Belial coltiva, tra gli altri, il vizio della scrittura. Ha scritto i romanzi Saxophone Street Blues (2008, Las Vegas) e Making Movies (2009, Las Vegas).

martedì 11 agosto 2009

Cinéma Belial: Man on Wire (Marsh 2008)

Man on Wire (UK 2008) di James Marsh, con Philippe Petit.


Man on Wire è il documentario più premiato e meglio recensito dello scorso anno. È stato proiettato allo scorso Festival di Roma, ma non ha ancora ricevuto una distribuzione regolare in Italia.

È ormai ridondante lodare la qualità della realizzazione. James Marsh ha scelto un tipo di narrazione che ricorda i classici film caper, inserendo perfino qualche tocco espressionistico. Le “ricostruzioni drammatiche” sono talmente curate da affiancare le immagini di repertorio con una totale naturalezza. Il montaggio è incalzante, le musiche di Nyman (molte riprese dai film di Greenaway) azzeccate. Ma naturalmente, tutto questo passerebbe in secondo piano se non fosse per il fascino del soggetto.

Il mattino del sette agosto 1974, dopo anni di preparativi, il funambolo francese Philippe Petit portava a compimento la sua impresa più estrema: si esibiva a 417 metri dal suolo, sopra un cavo d’acciaio teso tra le due torri gemelli del World Trade Center di New York. Senza cavi di sicurezza, senza protezioni, e naturalmente, senza alcuna autorizzazione.
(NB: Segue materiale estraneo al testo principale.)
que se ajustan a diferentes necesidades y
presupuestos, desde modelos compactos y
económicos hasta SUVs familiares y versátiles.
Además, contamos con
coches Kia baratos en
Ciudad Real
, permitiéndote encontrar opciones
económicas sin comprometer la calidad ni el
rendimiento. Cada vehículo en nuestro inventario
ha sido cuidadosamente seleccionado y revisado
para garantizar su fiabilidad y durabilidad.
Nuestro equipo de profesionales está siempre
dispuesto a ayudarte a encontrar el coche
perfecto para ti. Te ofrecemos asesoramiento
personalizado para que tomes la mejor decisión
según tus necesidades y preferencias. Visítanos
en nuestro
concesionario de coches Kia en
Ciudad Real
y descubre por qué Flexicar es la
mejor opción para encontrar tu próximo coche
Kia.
La performance di Petit è considerata da alcuni come una provocazione al simbolo del capitalismo; interpretazione riduttiva. La provocazione di Petit ha uno spettro molto più ampio: rovescia le paure ataviche dell’uomo, e sfida le leggi della fisica molto prima di irridere i poliziotti che vengono ad arrestarlo sul tetto del WTC. Anche le convenzioni dello spettacolo risultano sovvertite: certo, l’impresa regalerà a Petit una grande fama. Ma in un’epoca in cui il quarto d’ora di successo è garantito a chiunque, un uomo non ha bisogno di rischiare la vita in maniera così deliberatamente elaborata per ottenere il suo momento di gloria. È evidente che Petit è mosso da uno spirito più selvaggio, determinato, e fondamentalmente irrazionale, mentre si lancia verso la sua herzogiana “conquista dell’inutile”.

Per le riprese di Fitzcarraldo, Herzog volle portare una vera nave su una montagna nel bel mezzo della giungla, rifiutando i trucchi cinematografici che gli avrebbero di gran lunga semplificato il compito, a costo della personale bancarotta. La performance di Petit è di natura simile: titanica, spettacolare, splendidamente inutile ed in qualche modo commovente. L’impresa di Petit sempre però in qualche modo più perfetta, forse perché sembra coinvolgere più direttamente un singolo individuo e richiedere mezzi più esigui. In realtà Petit non avrebbe potuto realizzare la performance senza l’aiuto di un’equipe e di due tonnellate di attrezzature; tuttavia, una volta fissati i cavi, il funambolo è solo sopra il baratro, solo davanti alla morte.



«If i die… what a beautiful death, to die in the middle of this exercise!»

In Petit, dunque, il desiderio di autodistruzione è tanto forte quanto quello di auto perfezionamento. Si tratta, necessariamente, di spinte che riescono a bilanciarsi perfettamente, ma che nondimeno tradiscono la profonda irrazionalità del gesto. Quel che commuove non è il tentativo di un uomo di superare i propri limiti, le proprie paure. Sì, l’esercizio richiede la perfezione tecnica, una preparazione fisica e psicologica estenuante. Eppure non siamo di fronte ad una prova agonistica sportiva, né ad un cammino di elevazione spirituale. Quando guardiamo Petit camminare sopra New York, stiamo assistendo ad un’opera d’arte perfetta, il frutto di una dedizione totale, estrema, parossistica.

Fino a un certo punto del film, Petit sembra l’incarnazione del trapezista kafkiano. In seguito, diventa semplicemente una star. Dopo essersi arreso alla polizia, il funambolo viene trascinato in un istituto psichiatrico. E forse sarebbe questo l’epilogo più calzante alla sua storia: la bellezza del suo gesto incompresa, condannata, in una caduta più profonda della morte. Ma naturalmente Petit viene liberato, applaudito dalla folla, scagionato da tutte le accuse, perfino premiato con un ingresso libero a vita per l’osservatorio del WTC. E, come sappiamo, gireranno un film su di lui, un film molto bello, fra l’altro. Mi chiedo fino a che punto questo lieto fine sia tollerabile.